Urbanisme en Côte d’Ivoire : Les acteurs du privé et du public se penchent sur l'émergence de la ville ivoirienne du futur

Publié le Modifié le
urbanisme-en-cote-d-ivoire-les-acteurs-du-prive-et-du-public-se-penchent-sur-l-emergence-de-la-ville-ivoirienne-du-futur Habib M’Bengue, Directeur général de la Société d’habitations modérées (Shm) a appelé à la mise en place d’un cadre incitatif et sécurisé pour permettre une implication efficiente du secteur privé et parvenir à l'émergence de villes ivoiriennes.
Economie

« La ville ivoirienne du futur, catalyseur du développement des régions », c’est autour de ce thème que les acteurs des secteurs public et privé évoluant dans le domaine de la construction et de l’urbanisme se sont penchés, ce mardi 29 septembre 2020, au Plateau, à la faveur d’une conférence-débat.

Lors de cette conférence qui visait pour les participants à penser l'émergence des villes ivoiriennes et leur impact dans le développement des régions, le ministre de la Construction, du logement et de l’urbanisme, Bruno Nabagné Koné, a dressé le portrait de la ville ivoirienne du futur.
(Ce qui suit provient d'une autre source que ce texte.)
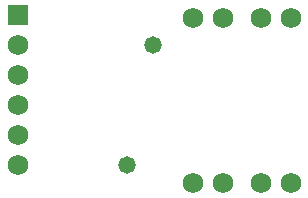
<source format=gbs>
G04 Layer_Color=16711935*
%FSLAX25Y25*%
%MOIN*%
G70*
G01*
G75*
%ADD25C,0.06800*%
%ADD26R,0.06800X0.06800*%
%ADD27C,0.05800*%
D25*
X267500Y222500D02*
D03*
X257500D02*
D03*
X235000D02*
D03*
X245000D02*
D03*
X267500Y277500D02*
D03*
X257500D02*
D03*
X235000D02*
D03*
X245000D02*
D03*
X176500Y268500D02*
D03*
Y258500D02*
D03*
Y248500D02*
D03*
Y238500D02*
D03*
Y228500D02*
D03*
D26*
Y278500D02*
D03*
D27*
X221500Y268500D02*
D03*
X213000Y228500D02*
D03*
M02*

</source>
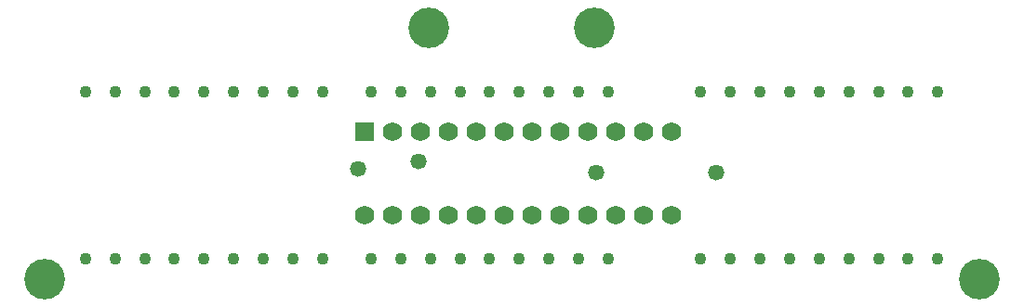
<source format=gts>
G04 Layer_Color=8388736*
%FSLAX42Y42*%
%MOMM*%
G71*
G01*
G75*
%ADD20C,1.10*%
%ADD21C,1.76*%
%ADD22R,1.76X1.76*%
%ADD23C,3.70*%
%ADD24C,1.47*%
D20*
X2780Y2015D02*
D03*
X2510D02*
D03*
X2240D02*
D03*
X1970D02*
D03*
X1700D02*
D03*
X1430D02*
D03*
X1160D02*
D03*
X890D02*
D03*
X620D02*
D03*
X2780Y485D02*
D03*
X2510D02*
D03*
X2240D02*
D03*
X1970D02*
D03*
X1700D02*
D03*
X1430D02*
D03*
X1160D02*
D03*
X890D02*
D03*
X620D02*
D03*
X8380Y2015D02*
D03*
X8110D02*
D03*
X7840D02*
D03*
X7570D02*
D03*
X7300D02*
D03*
X7030D02*
D03*
X6760D02*
D03*
X6490D02*
D03*
X6220D02*
D03*
X8380Y485D02*
D03*
X8110D02*
D03*
X7840D02*
D03*
X7570D02*
D03*
X7300D02*
D03*
X7030D02*
D03*
X6760D02*
D03*
X6490D02*
D03*
X6220D02*
D03*
X5380Y2015D02*
D03*
X5110D02*
D03*
X4840D02*
D03*
X4570D02*
D03*
X4300D02*
D03*
X4030D02*
D03*
X3760D02*
D03*
X3490D02*
D03*
X3220D02*
D03*
X5380Y485D02*
D03*
X5110D02*
D03*
X4840D02*
D03*
X4570D02*
D03*
X4300D02*
D03*
X4030D02*
D03*
X3760D02*
D03*
X3490D02*
D03*
X3220D02*
D03*
D21*
X5954Y888D02*
D03*
X5700D02*
D03*
X5446D02*
D03*
X5192D02*
D03*
X4938D02*
D03*
X4684D02*
D03*
X4430D02*
D03*
X4176D02*
D03*
X3922D02*
D03*
X3668D02*
D03*
X3414D02*
D03*
X3160D02*
D03*
X5954Y1650D02*
D03*
X5700D02*
D03*
X5446D02*
D03*
X5192D02*
D03*
X4938D02*
D03*
X4684D02*
D03*
X4430D02*
D03*
X4176D02*
D03*
X3922D02*
D03*
X3668D02*
D03*
X3414D02*
D03*
D22*
X3160D02*
D03*
D23*
X250Y300D02*
D03*
X8760D02*
D03*
X3750Y2600D02*
D03*
X5250D02*
D03*
D24*
X5270Y1280D02*
D03*
X6360D02*
D03*
X3650Y1380D02*
D03*
X3100Y1310D02*
D03*
M02*

</source>
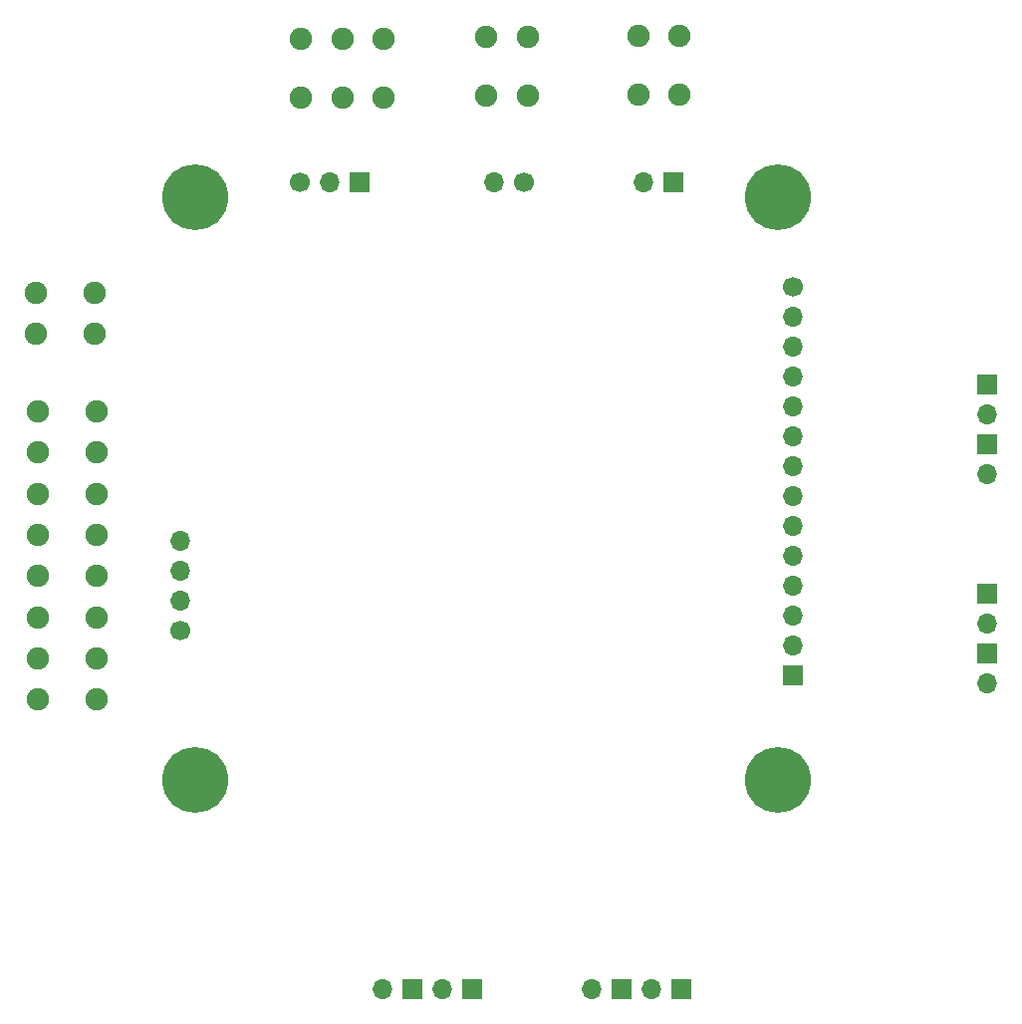
<source format=gbs>
G04 #@! TF.GenerationSoftware,KiCad,Pcbnew,8.0.6*
G04 #@! TF.CreationDate,2025-01-17T02:30:12-08:00*
G04 #@! TF.ProjectId,Constellation Saddle V1.0,436f6e73-7465-46c6-9c61-74696f6e2053,rev?*
G04 #@! TF.SameCoordinates,Original*
G04 #@! TF.FileFunction,Soldermask,Bot*
G04 #@! TF.FilePolarity,Negative*
%FSLAX46Y46*%
G04 Gerber Fmt 4.6, Leading zero omitted, Abs format (unit mm)*
G04 Created by KiCad (PCBNEW 8.0.6) date 2025-01-17 02:30:12*
%MOMM*%
%LPD*%
G01*
G04 APERTURE LIST*
%ADD10C,5.600000*%
%ADD11R,1.700000X1.700000*%
%ADD12O,1.700000X1.700000*%
%ADD13C,1.900000*%
%ADD14C,1.700000*%
G04 APERTURE END LIST*
D10*
X78740000Y-78740000D03*
D11*
X96520000Y-62865000D03*
D12*
X96520000Y-65405000D03*
D11*
X96520000Y-67945000D03*
D12*
X96520000Y-70485000D03*
D10*
X29210000Y-78740000D03*
D13*
X20600000Y-37277995D03*
X15600000Y-37277995D03*
X20600000Y-40777995D03*
X15600000Y-40777995D03*
X57425000Y-20550000D03*
X57425000Y-15550000D03*
X53925000Y-20550000D03*
X53925000Y-15550000D03*
X20777200Y-47381995D03*
X15777200Y-47381995D03*
X20777200Y-50881995D03*
X15777201Y-50881996D03*
X20777200Y-54381997D03*
X15777200Y-54381997D03*
X20777200Y-57881998D03*
X15777200Y-57881998D03*
X20777200Y-61381998D03*
X15777200Y-61381998D03*
X20777200Y-64881998D03*
X15777200Y-64881998D03*
X20777200Y-68381999D03*
X15777200Y-68381999D03*
X20777200Y-71882000D03*
X15777200Y-71882000D03*
X70358000Y-20443500D03*
X70358000Y-15443500D03*
X66858000Y-20443500D03*
X66858000Y-15443500D03*
X45175000Y-20700000D03*
X45175000Y-15700000D03*
X41675000Y-20700000D03*
X41675000Y-15700000D03*
X38174999Y-20700000D03*
X38174999Y-15700000D03*
D10*
X78740000Y-29210000D03*
D11*
X96520000Y-45085000D03*
D12*
X96520000Y-47625000D03*
D11*
X96520000Y-50164999D03*
D12*
X96520000Y-52705000D03*
D11*
X70485000Y-96520000D03*
D12*
X67945001Y-96520000D03*
D11*
X65404999Y-96520000D03*
D12*
X62865000Y-96520000D03*
D10*
X29210000Y-29210000D03*
D11*
X52705000Y-96520000D03*
D12*
X50165001Y-96520000D03*
D11*
X47624999Y-96520000D03*
D12*
X45085000Y-96520000D03*
D14*
X38100000Y-27940000D03*
D12*
X40640000Y-27940000D03*
D11*
X43179999Y-27940000D03*
D14*
X57150000Y-27940000D03*
D12*
X54610000Y-27940000D03*
D14*
X27940000Y-66040000D03*
D12*
X27940000Y-63500000D03*
X27940000Y-60960001D03*
X27940000Y-58420000D03*
D11*
X69850000Y-27940000D03*
D12*
X67310000Y-27940000D03*
D14*
X80010000Y-36830000D03*
D12*
X80010000Y-39370000D03*
X80010000Y-41910000D03*
X80010000Y-44450000D03*
X80010000Y-46990000D03*
X80010000Y-49530000D03*
X80010000Y-52070000D03*
X80010000Y-54610000D03*
X80010000Y-57150000D03*
X80010000Y-59690000D03*
X80010000Y-62230000D03*
X80010000Y-64770000D03*
X80010000Y-67310000D03*
D11*
X80010000Y-69850000D03*
M02*

</source>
A l’en croire, loin des clichés futuristes, cette ville devrait comprendre impérativement 4 composantes à savoir l’emploi, le loisir, la mobilité, et le logement, agencées de manière homogène. Un idéal qui, a-t-il assuré, fait actuellement l'objet de réflexions du le gouvernement, à travers notamment son ministère.

Pour leur part, les acteurs du privé ont traduit leur disponibilité mais surtout leurs attentes vis-à-vis du gouvernement à appuyer cette politique d’urbanisme. Ainsi, Habib M’Bengue, Directeur général de la Société d’habitations modérées (Shm) a appelé à la mise en place d’un cadre incitatif et sécurisé pour permettre une implication efficiente du secteur privé et parvenir à l'émergence de villes ivoiriennes qui répondent aux défis socio-économiques actuels. « L'État n'a plus cet argent. Maintenant, il faut qu'il trouve le cadre pour susciter et faire en sorte que le privé soit sécurisé suffisamment, pour investir de la ressource. Cela exige un cadre, qui, lui-même, oblige à ce que toutes les parties prenantes s’asseyent pour discuter et échanger valablement. On demande de définir un cadre planifié et prospectif en nous impliquant. Il faut que l'Etat définisse un cadre propice, incitatif et sécurisé», a invité le directeur de la société évoluant dans la construction et l’aménagement foncier. A l’en croire, ce partenariat s’impose pour permettre à l’État de développer l’urbanisme, au secteur privé de jouir des opportunités engendrées mais surtout aux populations de bénéficier d’un cadre de vie qui permettent leur épanouissement.

« Le privé ne va que là où c’est sécurisé. Tout ce que nous demandons c'est la sécurité. Parce qu'une fois qu'on aura sécurisé, nous pourrons convaincre qui que ce soit de venir investir, parce que les retours sur investissements sont intéressants. Nous, nous sommes prêts », a-t-il réaffirmé. M. M’Bengue a, en outre, proposé l'implication à tous les niveaux des différentes parties de même que des mécanismes de suivi pour assurer de la prise en compte de tous les paramètres et de la pérennité de ce cadre de coopération. « Il faut impliquer l'ensemble des parties prenantes pour définir ensemble le champ de vision, le mode de structuration, les modalités, le mécanisme. Une fois cela clairement défini, permettre à chacun de jouer un rôle précis et mettre des organismes de contrôle qui vont aller avec pour le suivi. C'est de cet écosystème qu'on parle », a-t-il fait remarquer.